▸ **WORK ORDER**: Reproduce the lines below verbatim. Pictures are to be omitted.

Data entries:
[Start of Attachment]

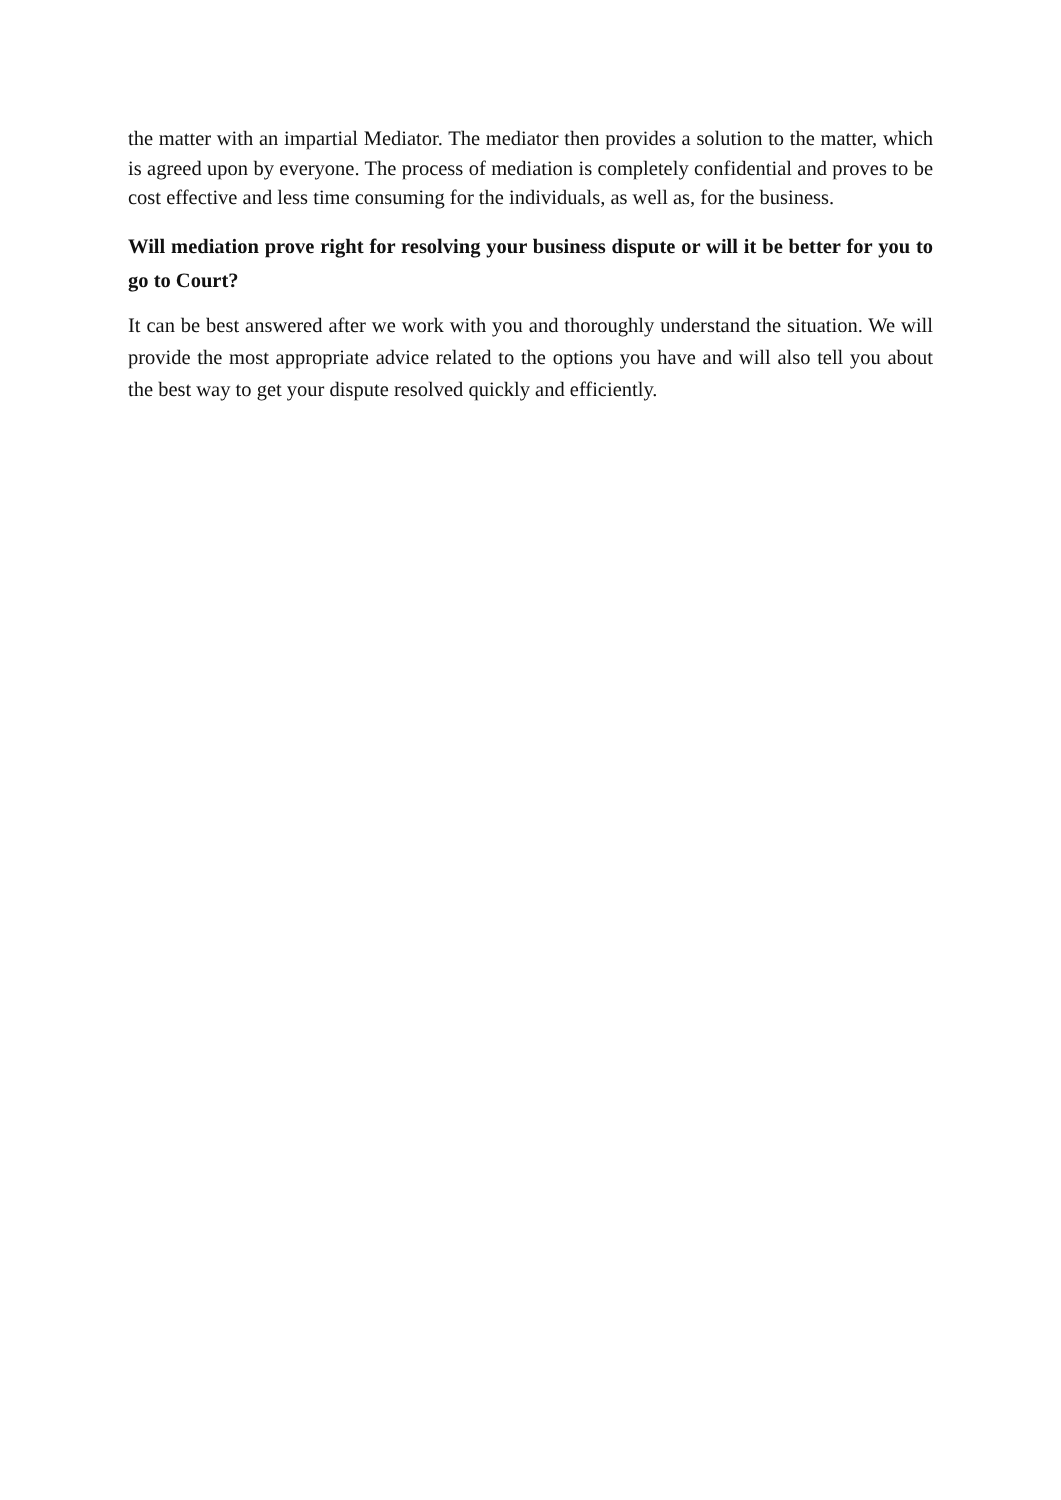the matter with an impartial Mediator. The mediator then provides a solution to the matter, which is agreed upon by everyone. The process of mediation is completely confidential and proves to be cost effective and less time consuming for the individuals, as well as, for the business.
Will mediation prove right for resolving your business dispute or will it be better for you to go to Court?
It can be best answered after we work with you and thoroughly understand the situation. We will provide the most appropriate advice related to the options you have and will also tell you about the best way to get your dispute resolved quickly and efficiently.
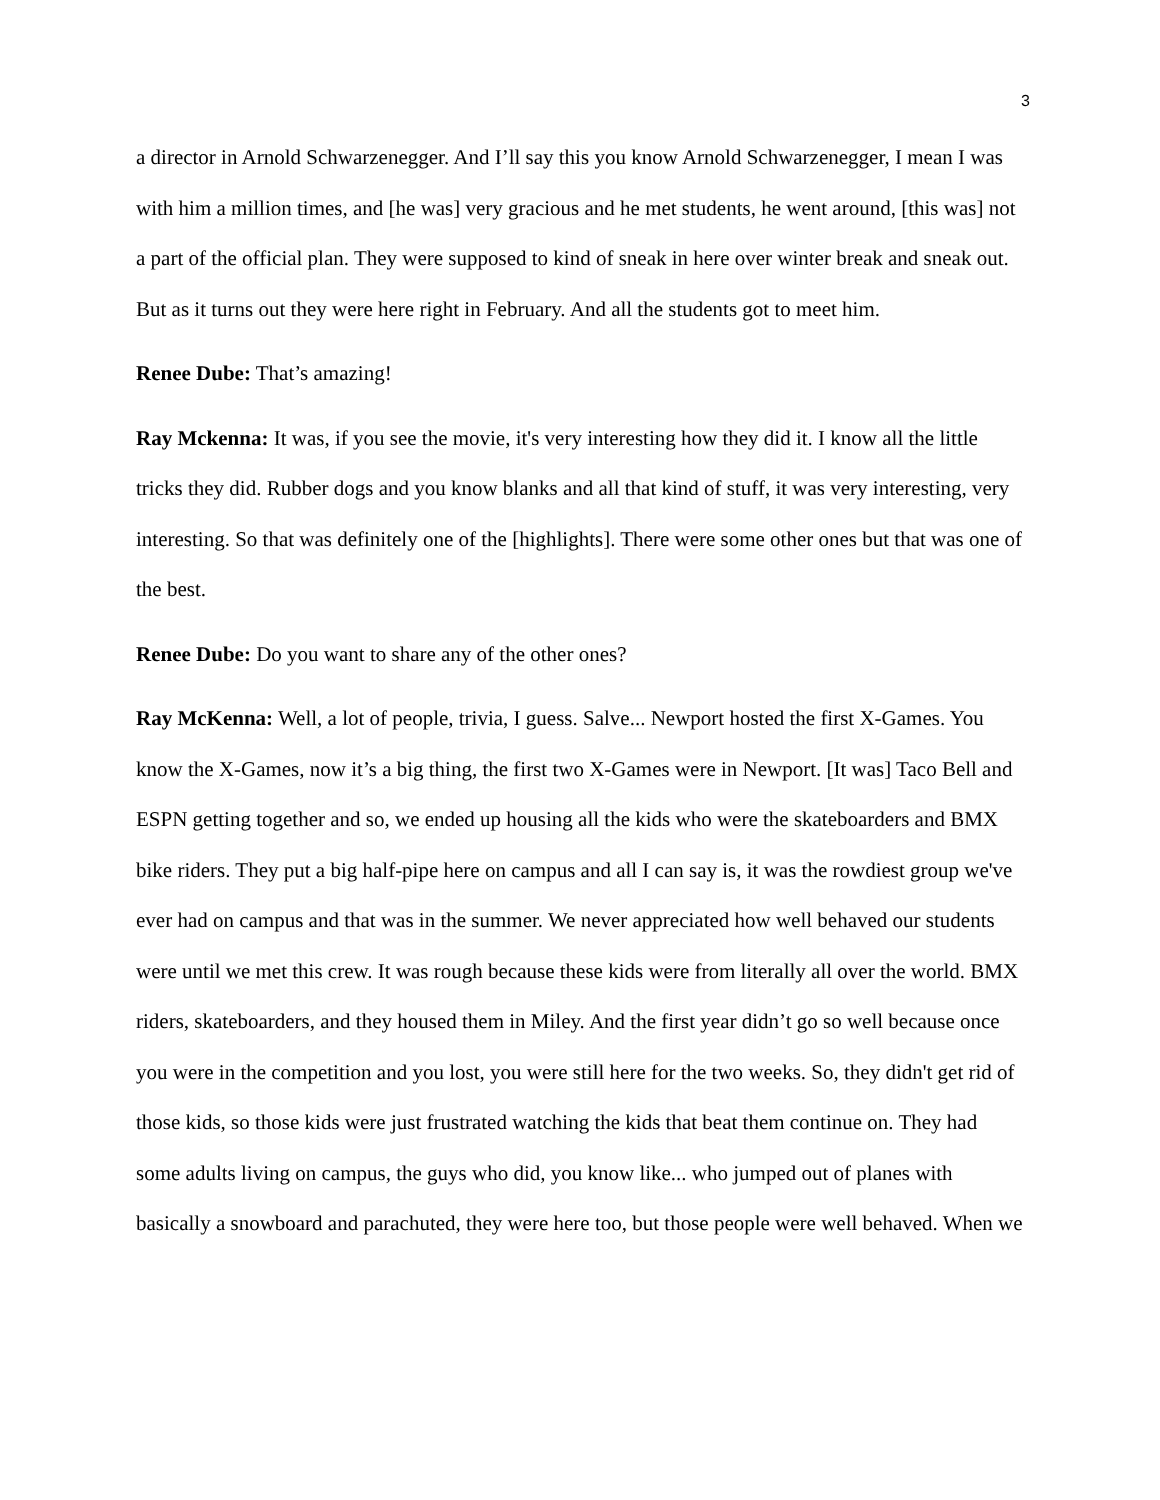3
a director in Arnold Schwarzenegger. And I’ll say this you know Arnold Schwarzenegger, I mean I was with him a million times, and [he was] very gracious and he met students, he went around, [this was] not a part of the official plan. They were supposed to kind of sneak in here over winter break and sneak out. But as it turns out they were here right in February. And all the students got to meet him.
Renee Dube: That’s amazing!
Ray Mckenna: It was, if you see the movie, it's very interesting how they did it. I know all the little tricks they did. Rubber dogs and you know blanks and all that kind of stuff, it was very interesting, very interesting. So that was definitely one of the [highlights]. There were some other ones but that was one of the best.
Renee Dube: Do you want to share any of the other ones?
Ray McKenna: Well, a lot of people, trivia, I guess. Salve... Newport hosted the first X-Games. You know the X-Games, now it’s a big thing, the first two X-Games were in Newport. [It was] Taco Bell and ESPN getting together and so, we ended up housing all the kids who were the skateboarders and BMX bike riders. They put a big half-pipe here on campus and all I can say is, it was the rowdiest group we've ever had on campus and that was in the summer. We never appreciated how well behaved our students were until we met this crew. It was rough because these kids were from literally all over the world. BMX riders, skateboarders, and they housed them in Miley. And the first year didn’t go so well because once you were in the competition and you lost, you were still here for the two weeks. So, they didn't get rid of those kids, so those kids were just frustrated watching the kids that beat them continue on. They had some adults living on campus, the guys who did, you know like... who jumped out of planes with basically a snowboard and parachuted, they were here too, but those people were well behaved. When we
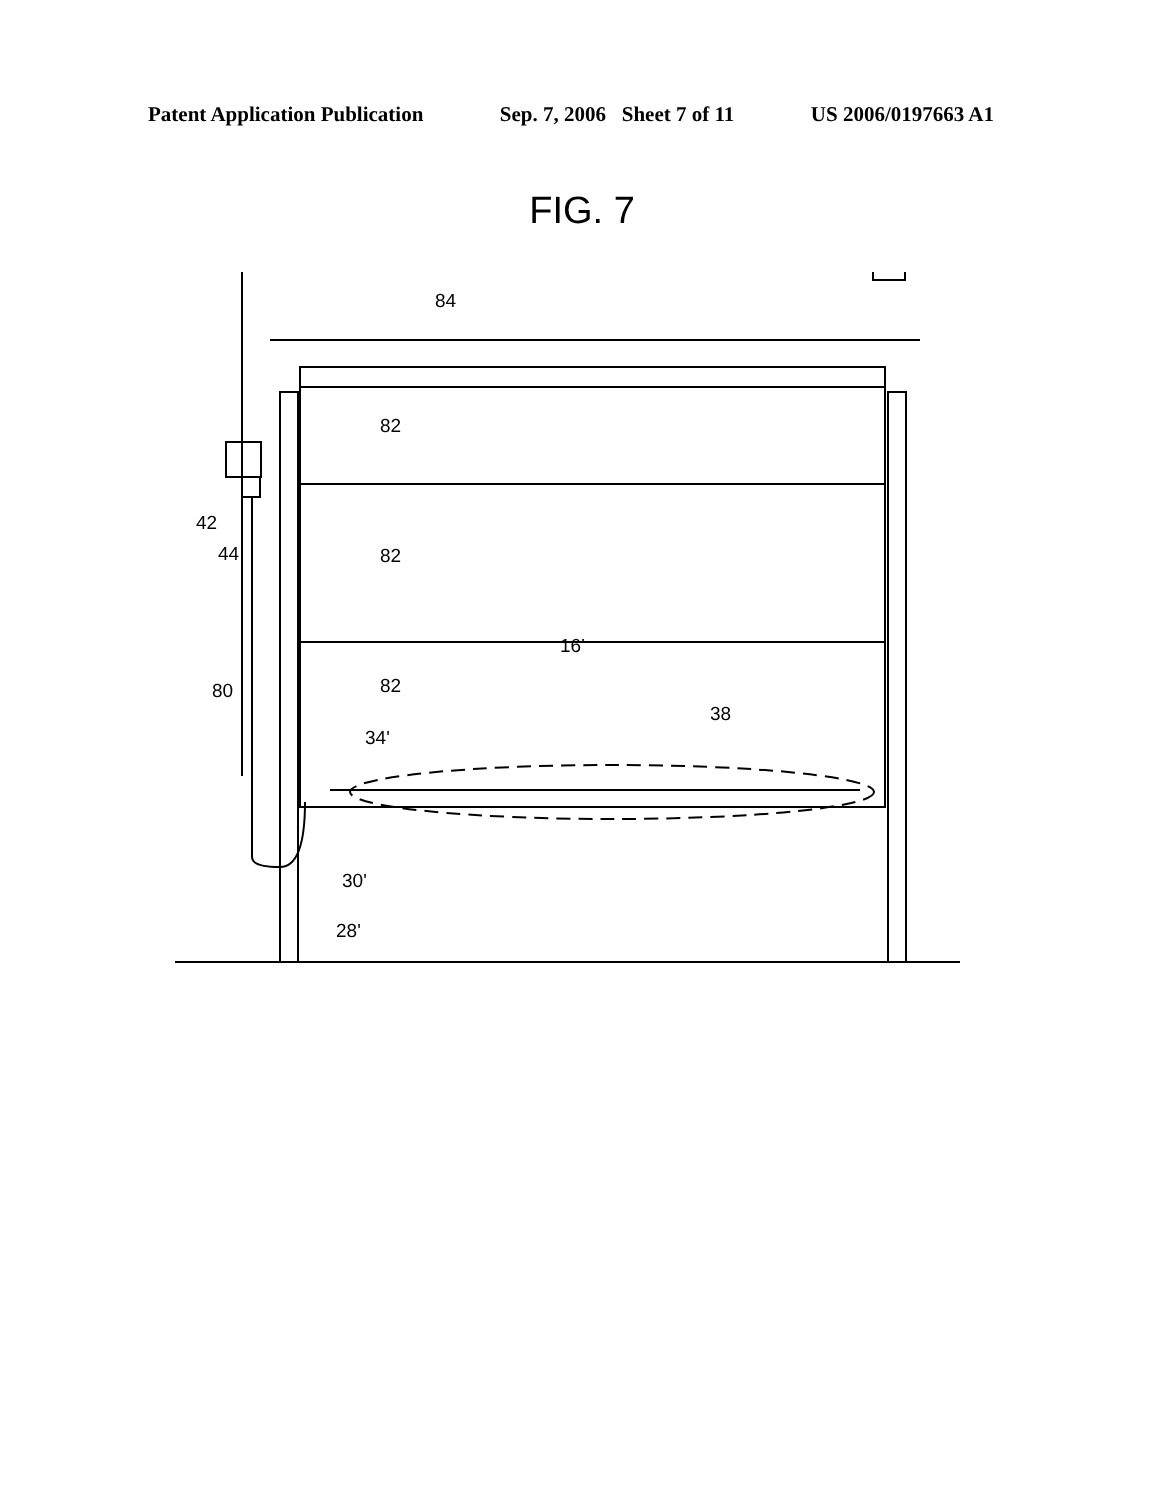Patent Application Publication Sep. 7, 2006 Sheet 7 of 11 US 2006/0197663 A1
FIG. 7
84
82
82
82
16'
42
44
80
34'
38
30'
28'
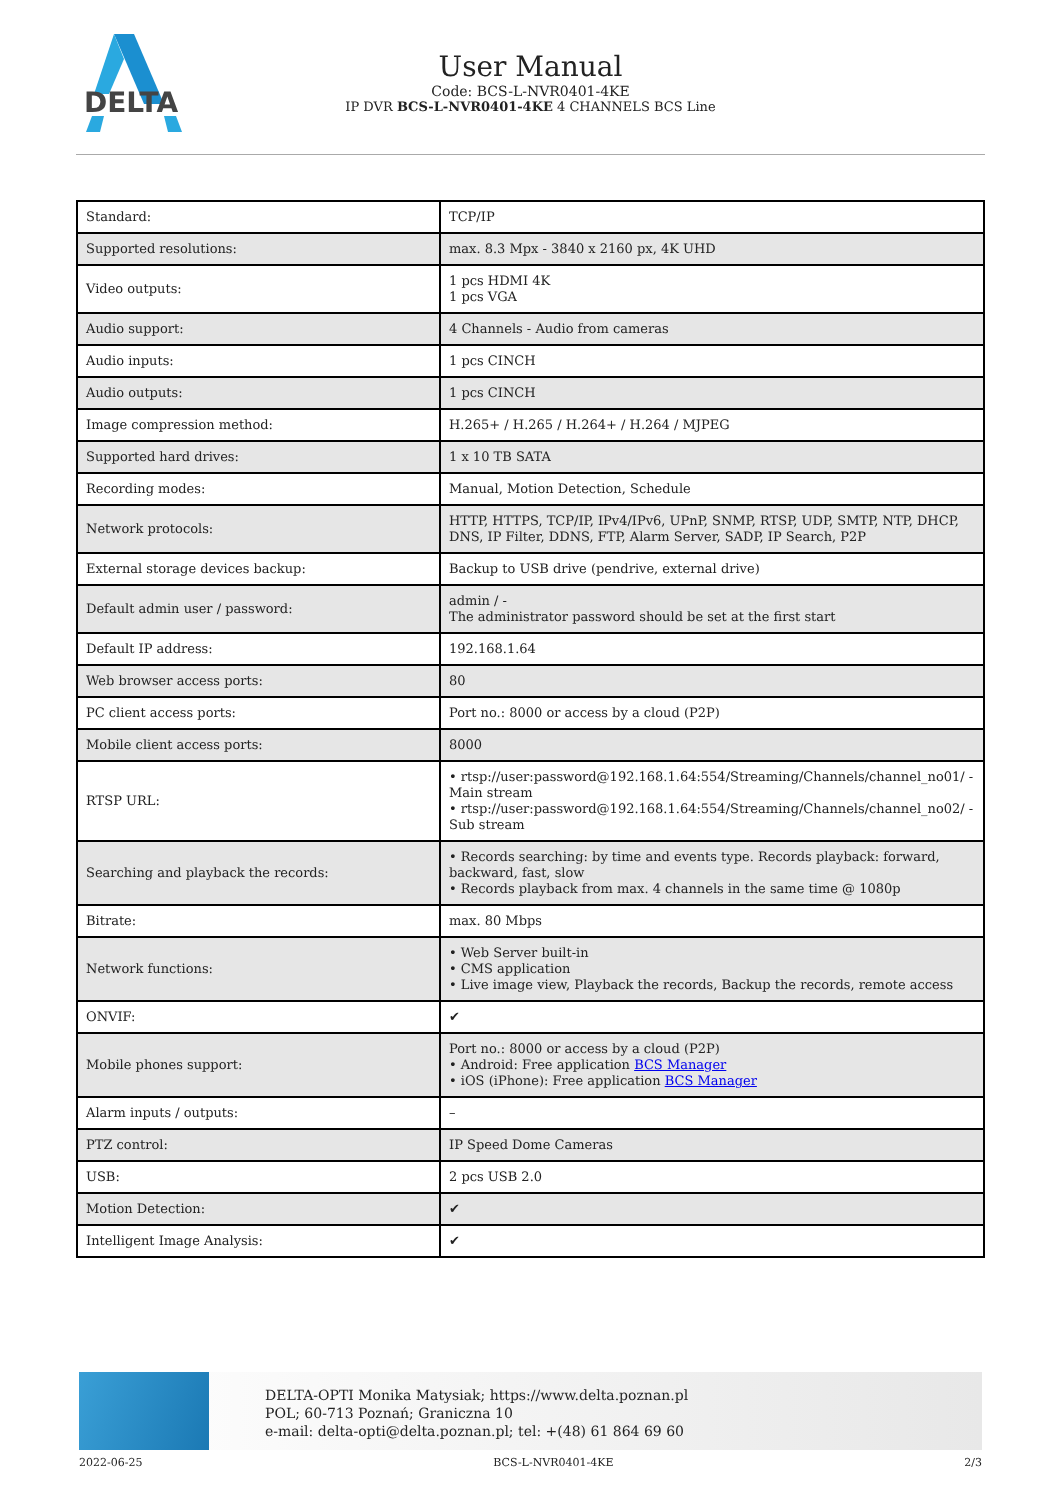DELTA
User Manual
Code: BCS-L-NVR0401-4KE
IP DVR BCS-L-NVR0401-4KE 4 CHANNELS BCS Line
| Standard: | TCP/IP |
| Supported resolutions: | max. 8.3 Mpx - 3840 x 2160 px, 4K UHD |
| Video outputs: | 1 pcs HDMI 4K 1 pcs VGA |
| Audio support: | 4 Channels - Audio from cameras |
| Audio inputs: | 1 pcs CINCH |
| Audio outputs: | 1 pcs CINCH |
| Image compression method: | H.265+ / H.265 / H.264+ / H.264 / MJPEG |
| Supported hard drives: | 1 x 10 TB SATA |
| Recording modes: | Manual, Motion Detection, Schedule |
| Network protocols: | HTTP, HTTPS, TCP/IP, IPv4/IPv6, UPnP, SNMP, RTSP, UDP, SMTP, NTP, DHCP, DNS, IP Filter, DDNS, FTP, Alarm Server, SADP, IP Search, P2P |
| External storage devices backup: | Backup to USB drive (pendrive, external drive) |
| Default admin user / password: | admin / - The administrator password should be set at the first start |
| Default IP address: | 192.168.1.64 |
| Web browser access ports: | 80 |
| PC client access ports: | Port no.: 8000 or access by a cloud (P2P) |
| Mobile client access ports: | 8000 |
| RTSP URL: | • rtsp://user:password@192.168.1.64:554/Streaming/Channels/channel_no01/ - Main stream • rtsp://user:password@192.168.1.64:554/Streaming/Channels/channel_no02/ - Sub stream |
| Searching and playback the records: | • Records searching: by time and events type. Records playback: forward, backward, fast, slow • Records playback from max. 4 channels in the same time @ 1080p |
| Bitrate: | max. 80 Mbps |
| Network functions: | • Web Server built-in • CMS application • Live image view, Playback the records, Backup the records, remote access |
| ONVIF: | ✔ |
| Mobile phones support: | Port no.: 8000 or access by a cloud (P2P) • Android: Free application BCS Manager • iOS (iPhone): Free application BCS Manager |
| Alarm inputs / outputs: | – |
| PTZ control: | IP Speed Dome Cameras |
| USB: | 2 pcs USB 2.0 |
| Motion Detection: | ✔ |
| Intelligent Image Analysis: | ✔ |
DELTA-OPTI Monika Matysiak; https://www.delta.poznan.pl
POL; 60-713 Poznań; Graniczna 10
e-mail: delta-opti@delta.poznan.pl; tel: +(48) 61 864 69 60
2022-06-25 BCS-L-NVR0401-4KE 2/3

[End of Attachment]

▸ **ANSWER SPACE**:
the matter with an impartial Mediator. The mediator then provides a solution to the matter, which is agreed upon by everyone. The process of mediation is completely confidential and proves to be cost effective and less time consuming for the individuals, as well as, for the business.
Will mediation prove right for resolving your business dispute or will it be better for you to go to Court?
It can be best answered after we work with you and thoroughly understand the situation. We will provide the most appropriate advice related to the options you have and will also tell you about the best way to get your dispute resolved quickly and efficiently.
3
a director in Arnold Schwarzenegger. And I’ll say this you know Arnold Schwarzenegger, I mean I was with him a million times, and [he was] very gracious and he met students, he went around, [this was] not a part of the official plan. They were supposed to kind of sneak in here over winter break and sneak out. But as it turns out they were here right in February. And all the students got to meet him.
Renee Dube: That’s amazing!
Ray Mckenna: It was, if you see the movie, it's very interesting how they did it. I know all the little tricks they did. Rubber dogs and you know blanks and all that kind of stuff, it was very interesting, very interesting. So that was definitely one of the [highlights]. There were some other ones but that was one of the best.
Renee Dube: Do you want to share any of the other ones?
Ray McKenna: Well, a lot of people, trivia, I guess. Salve... Newport hosted the first X-Games. You know the X-Games, now it’s a big thing, the first two X-Games were in Newport. [It was] Taco Bell and ESPN getting together and so, we ended up housing all the kids who were the skateboarders and BMX bike riders. They put a big half-pipe here on campus and all I can say is, it was the rowdiest group we've ever had on campus and that was in the summer. We never appreciated how well behaved our students were until we met this crew. It was rough because these kids were from literally all over the world. BMX riders, skateboarders, and they housed them in Miley. And the first year didn’t go so well because once you were in the competition and you lost, you were still here for the two weeks. So, they didn't get rid of those kids, so those kids were just frustrated watching the kids that beat them continue on. They had some adults living on campus, the guys who did, you know like... who jumped out of planes with basically a snowboard and parachuted, they were here too, but those people were well behaved. When we
Patent Application Publication Sep. 7, 2006 Sheet 7 of 11 US 2006/0197663 A1
FIG. 7
84
82
82
82
16'
42
44
80
34'
38
30'
28'
DELTA
User Manual
Code: BCS-L-NVR0401-4KE
IP DVR BCS-L-NVR0401-4KE 4 CHANNELS BCS Line
| Standard: | TCP/IP |
| Supported resolutions: | max. 8.3 Mpx - 3840 x 2160 px, 4K UHD |
| Video outputs: | 1 pcs HDMI 4K 1 pcs VGA |
| Audio support: | 4 Channels - Audio from cameras |
| Audio inputs: | 1 pcs CINCH |
| Audio outputs: | 1 pcs CINCH |
| Image compression method: | H.265+ / H.265 / H.264+ / H.264 / MJPEG |
| Supported hard drives: | 1 x 10 TB SATA |
| Recording modes: | Manual, Motion Detection, Schedule |
| Network protocols: | HTTP, HTTPS, TCP/IP, IPv4/IPv6, UPnP, SNMP, RTSP, UDP, SMTP, NTP, DHCP, DNS, IP Filter, DDNS, FTP, Alarm Server, SADP, IP Search, P2P |
| External storage devices backup: | Backup to USB drive (pendrive, external drive) |
| Default admin user / password: | admin / - The administrator password should be set at the first start |
| Default IP address: | 192.168.1.64 |
| Web browser access ports: | 80 |
| PC client access ports: | Port no.: 8000 or access by a cloud (P2P) |
| Mobile client access ports: | 8000 |
| RTSP URL: | • rtsp://user:password@192.168.1.64:554/Streaming/Channels/channel_no01/ - Main stream • rtsp://user:password@192.168.1.64:554/Streaming/Channels/channel_no02/ - Sub stream |
| Searching and playback the records: | • Records searching: by time and events type. Records playback: forward, backward, fast, slow • Records playback from max. 4 channels in the same time @ 1080p |
| Bitrate: | max. 80 Mbps |
| Network functions: | • Web Server built-in • CMS application • Live image view, Playback the records, Backup the records, remote access |
| ONVIF: | ✔ |
| Mobile phones support: | Port no.: 8000 or access by a cloud (P2P) • Android: Free application BCS Manager • iOS (iPhone): Free application BCS Manager |
| Alarm inputs / outputs: | – |
| PTZ control: | IP Speed Dome Cameras |
| USB: | 2 pcs USB 2.0 |
| Motion Detection: | ✔ |
| Intelligent Image Analysis: | ✔ |
DELTA-OPTI Monika Matysiak; https://www.delta.poznan.pl
POL; 60-713 Poznań; Graniczna 10
e-mail: delta-opti@delta.poznan.pl; tel: +(48) 61 864 69 60
2022-06-25 BCS-L-NVR0401-4KE 2/3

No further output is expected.